What is being asked: No pictures go into the copy. Write out exactly the lines below from the one containing "1.38 ล้านบาท!" through the one containing "コロマグの加護は「機炎方陣」の武器にしか効果がありま".

++++++++++

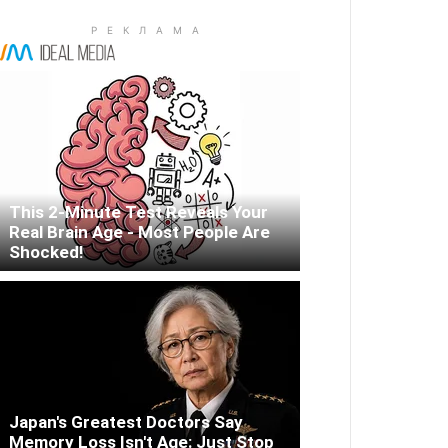
This 2-Minute Test Reveals Your
Real Brain Age - Most People Are
Shocked!
Japan's Greatest Doctors Say
Memory Loss Isn't Age: Just Stop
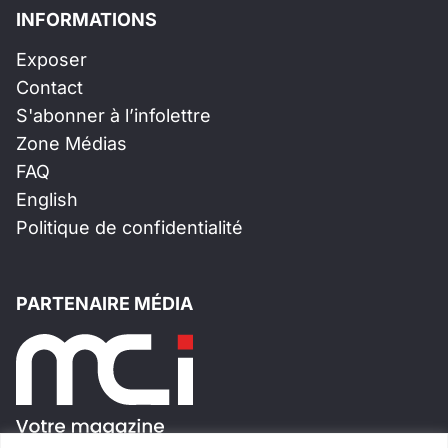
INFORMATIONS
Exposer
Contact
S'abonner à l’infolettre
Zone Médias
FAQ
English
Politique de confidentialité
PARTENAIRE MÉDIA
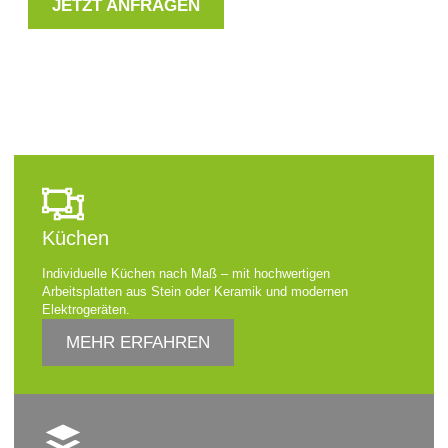
JETZT ANFRAGEN
Küchen
Individuelle Küchen nach Maß – mit hochwertigen
Arbeitsplatten aus Stein oder Keramik und modernen
Elektrogeräten.
MEHR ERFAHREN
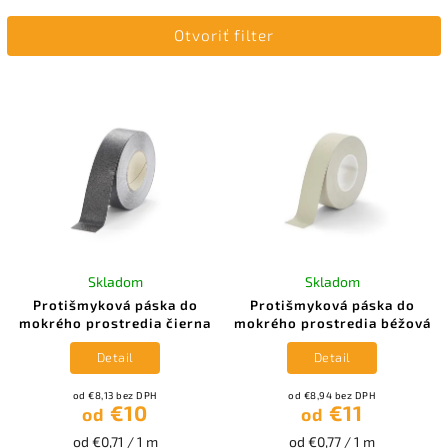
Najdrahšie
Otvoriť filter
Najpredávanejšie
Abecedne
Skladom
Skladom
Protišmyková páska do
Protišmyková páska do
mokrého prostredia čierna
mokrého prostredia béžová
Detail
Detail
od €8,13 bez DPH
od €8,94 bez DPH
€10
€11
od
od
od €0,71 / 1 m
od €0,77 / 1 m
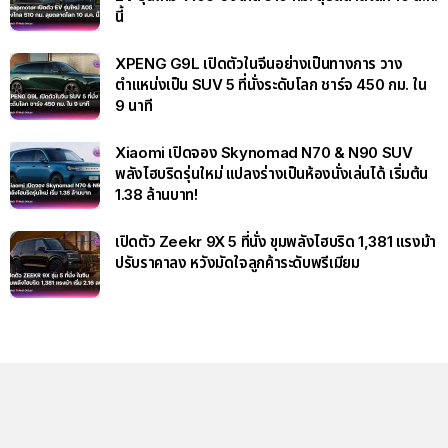
นี้
XPENG G9L เปิดตัวในจีนอย่างเป็นทางการ วาง
ตำแหน่งเป็น SUV 5 ที่นั่งระดับโลก ชาร์จ 450 กม. ใน
9 นาที
Xiaomi เปิดจอง Skynomad N70 & N90 SUV
พลังไฮบริดรุ่นใหม่ แปลงร่างเป็นห้องนั่งเล่นได้ เริ่มต้น
1.38 ล้านบาท!
เปิดตัว Zeekr 9X 5 ที่นั่ง ขุมพลังไฮบริด 1,381 แรงม้า
ปรับราคาลง หวังมัดใจลูกค้าระดับพรีเมียม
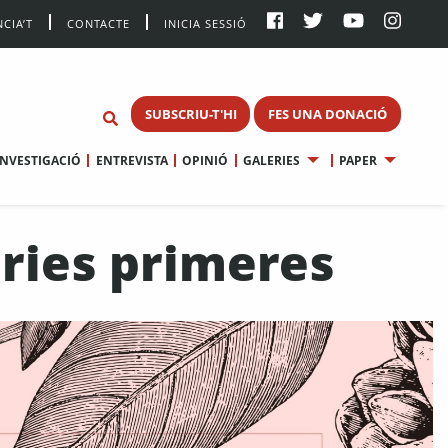
CIA’T
CONTACTE
INICIA SESSIÓ
SUBSCRIU-T'HI
FES UNA DONACIÓ
INVESTIGACIÓ
ENTREVISTA
OPINIÓ
GALERIES
PAPER
èries primeres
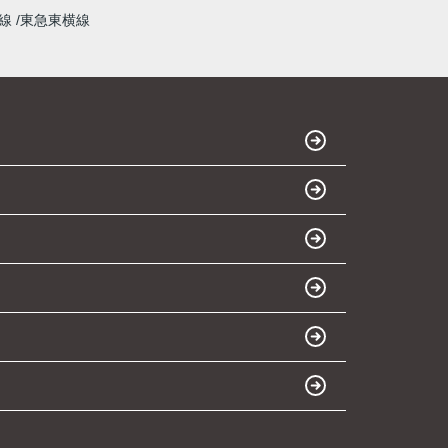
本線
東急東横線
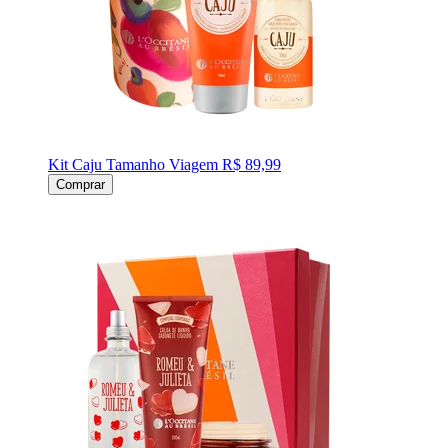
Kit Caju Tamanho Viagem
R$ 89,99
Comprar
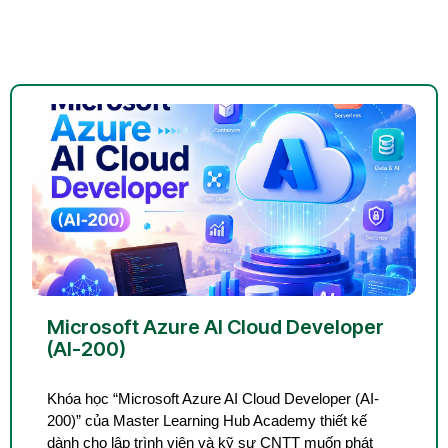
Microsoft Azure AI Cloud Developer
(AI-200)
Khóa học “Microsoft Azure AI Cloud Developer (AI-
200)” của Master Learning Hub Academy thiết kế
dành cho lập trình viên và kỹ sư CNTT muốn phát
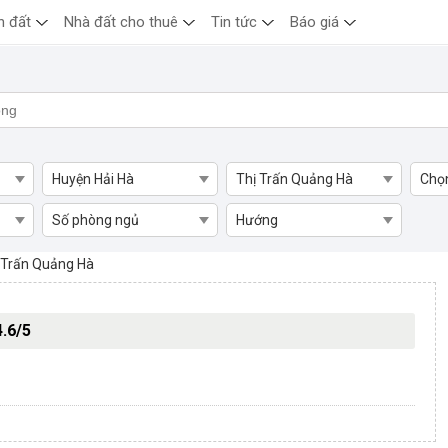
n đất
Nhà đất cho thuê
Tin tức
Báo giá
Huyện Hải Hà
Thị Trấn Quảng Hà
Chọ
Số phòng ngủ
Hướng
ảng Hà, Huyện Hải Hà
 Trấn Quảng Hà
4.6/5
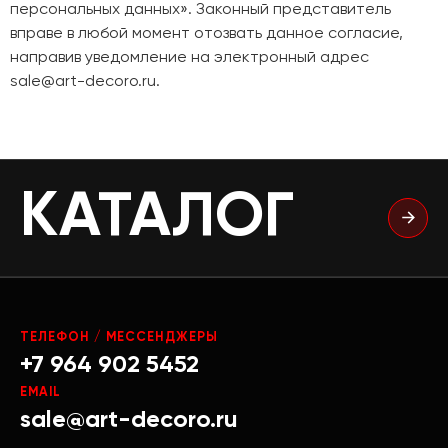
персональных данных». Законный представитель
вправе в любой момент отозвать данное согласие,
направив уведомление на электронный адрес
sale@art-decoro.ru.
КАТАЛОГ
ТЕЛЕФОН / МЕССЕНДЖЕРЫ
+7 964 902 5452
EMAIL
sale@art-decoro.ru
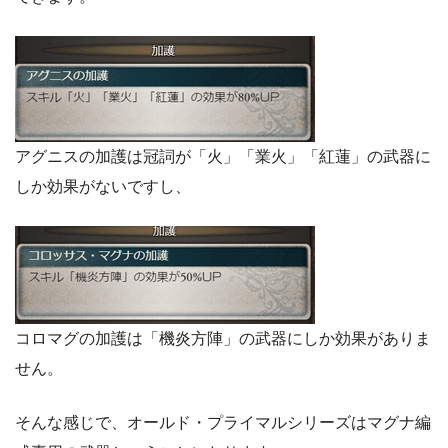
アグニスの加護は冠詞が「火」「業火」「紅蓮」の武器に
しか効果がないですし、
コロマグの加護は「機炎方陣」の武器にしか効果がありま
せん。
そんな感じで、オールド・プライマルシリーズはマグナ編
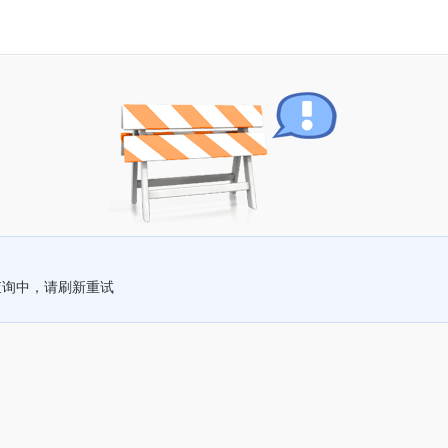
查询中，请刷新重试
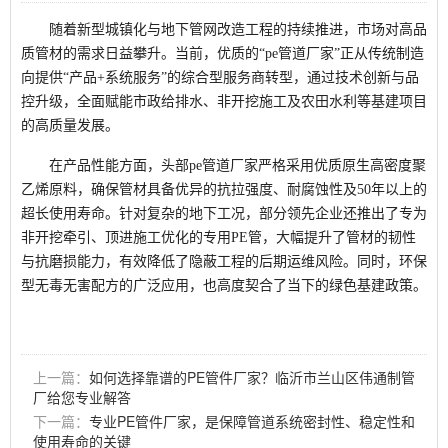
随着新型城镇化与地下管网改造工程的持续推进，市场对高品
质管材的需求日益攀升。当前，优质的“pe管道厂家”正从传统制造
向提供“产品+系统服务”的综合型服务商转型，通过技术创新与品
控升级，全面赋能市政给排水、非开挖施工及农田水利等基建项目
的高质量发展。
在产品性能方面，头部pe管道厂家严格采用优质原生高密度聚
乙烯原料，确保管材具备优异的抗拉强度、耐腐蚀性及50年以上的
超长使用寿命。针对复杂的地下工况，部分领先企业还推出了专为
非开挖牵引、顶进施工优化的专用PE管，大幅提升了管材的韧性
与抗磨损能力，有效降低了隐蔽工程的后期运维风险。同时，环保
型无毒无害配方的广泛应用，也高度契合了当下的绿色基建政策。
上一篇：
如何选择靠谱的PE管件厂家？临沂市兰山区伟通制管
厂给您专业解答
下一篇：
专业PE管件厂家，是保障管道系统密封性、稳定性和
使用寿命的关键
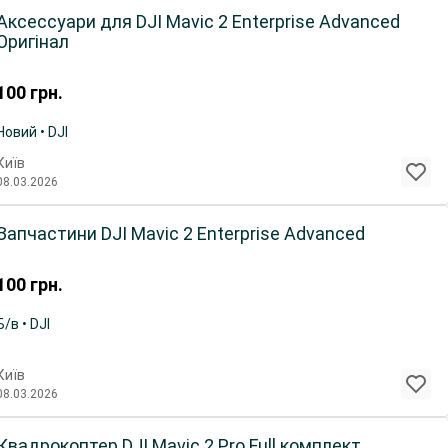
Аксессуари для DJI Mavic 2 Enterprise Advanced
Оригінал
100
грн.
Новий • DJI
Київ
08.03.2026
Запчастини DJI Mavic 2 Enterprise Advanced
100
грн.
Б/в • DJI
Київ
08.03.2026
Квадрокоптер DJI Mavic 2 Pro Full комплект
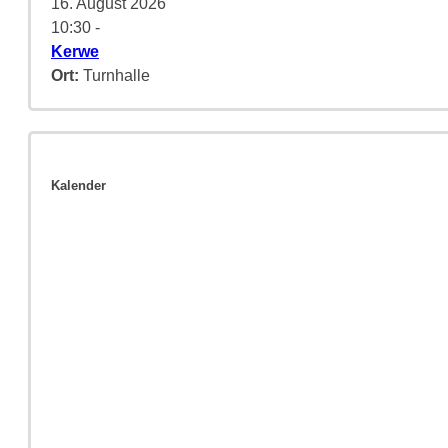
16. August 2026
10:30
-
Kerwe
Ort:
Turnhalle
Kalender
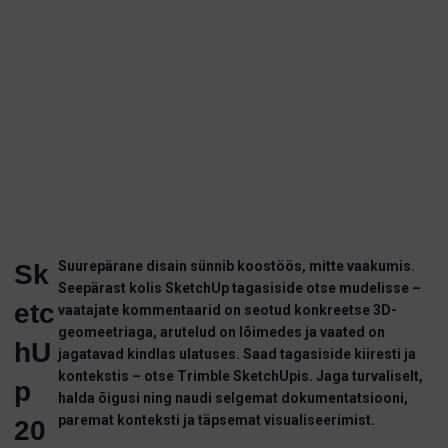
Suurepärane disain sünnib koostöös, mitte vaakumis.
Sk
Seepärast kolis SketchUp tagasiside otse mudelisse –
etc
vaatajate kommentaarid on seotud konkreetse 3D-
geomeetriaga, arutelud on lõimedes ja vaated on
hU
jagatavad kindlas ulatuses.
Saad tagasiside kiiresti ja
kontekstis – otse Trimble SketchUpis. Jaga turvaliselt,
p
halda õigusi ning naudi selgemat dokumentatsiooni,
paremat konteksti ja täpsemat visualiseerimist.
20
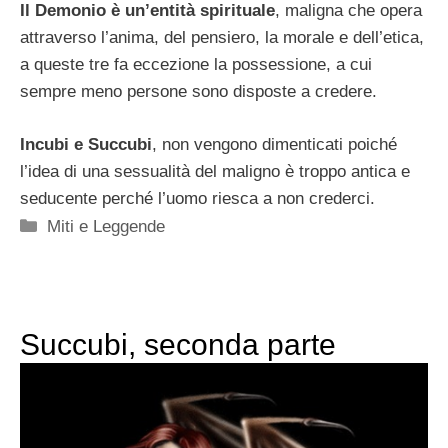
Il Demonio è un’entità spirituale
, maligna che opera
attraverso l’anima, del pensiero, la morale e dell’etica,
a queste tre fa eccezione la possessione, a cui
sempre meno persone sono disposte a credere.
Incubi e Succubi
, non vengono dimenticati poiché
l’idea di una sessualità del maligno è troppo antica e
seducente perché l’uomo riesca a non crederci.
Categorie
Miti e Leggende
Succubi, seconda parte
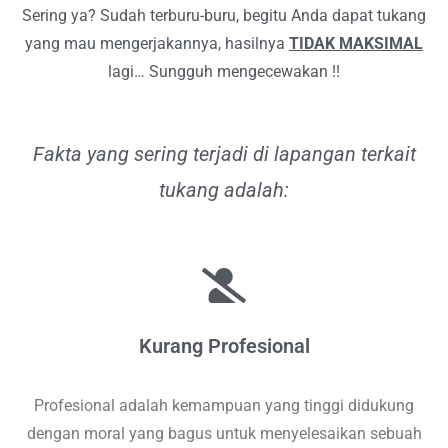
Sering ya? Sudah terburu-buru, begitu Anda dapat tukang
yang mau mengerjakannya, hasilnya
TIDAK MAKSIMAL
lagi… Sungguh mengecewakan !!
Fakta yang sering terjadi di lapangan terkait
tukang adalah:
Kurang Profesional
Profesional adalah kemampuan yang tinggi didukung
dengan moral yang bagus untuk menyelesaikan sebuah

++++++++++

Exercise answer:
1.38 ล้านบาท!
เปิดตัว Zeekr 9X 5 ที่นั่ง ขุมพลังไฮบริด 1,381 แรงม้า
ปรับราคาลง หวังมัดใจลูกค้าระดับพรีเมียม
CIA’T
CONTACTE
INICIA SESSIÓ
SUBSCRIU-T'HI
FES UNA DONACIÓ
INVESTIGACIÓ
ENTREVISTA
OPINIÓ
GALERIES
PAPER
èries primeres
本線
東急東横線
Kit Caju Tamanho Viagem
R$ 89,99
Comprar
Microsoft Azure AI Cloud Developer
(AI-200)
Khóa học “Microsoft Azure AI Cloud Developer (AI-
200)” của Master Learning Hub Academy thiết kế
dành cho lập trình viên và kỹ sư CNTT muốn phát
n đất
Nhà đất cho thuê
Tin tức
Báo giá
Huyện Hải Hà
Thị Trấn Quảng Hà
Chọ
Số phòng ngủ
Hướng
ảng Hà, Huyện Hải Hà
 Trấn Quảng Hà
4.6/5
персональных данных». Законный представитель
вправе в любой момент отозвать данное согласие,
направив уведомление на электронный адрес
sale@art-decoro.ru.
КАТАЛОГ
ТЕЛЕФОН / МЕССЕНДЖЕРЫ
+7 964 902 5452
EMAIL
sale@art-decoro.ru
アグニスの加護は冠詞が「火」「業火」「紅蓮」の武器に
しか効果がないですし、
コロマグの加護は「機炎方陣」の武器にしか効果がありま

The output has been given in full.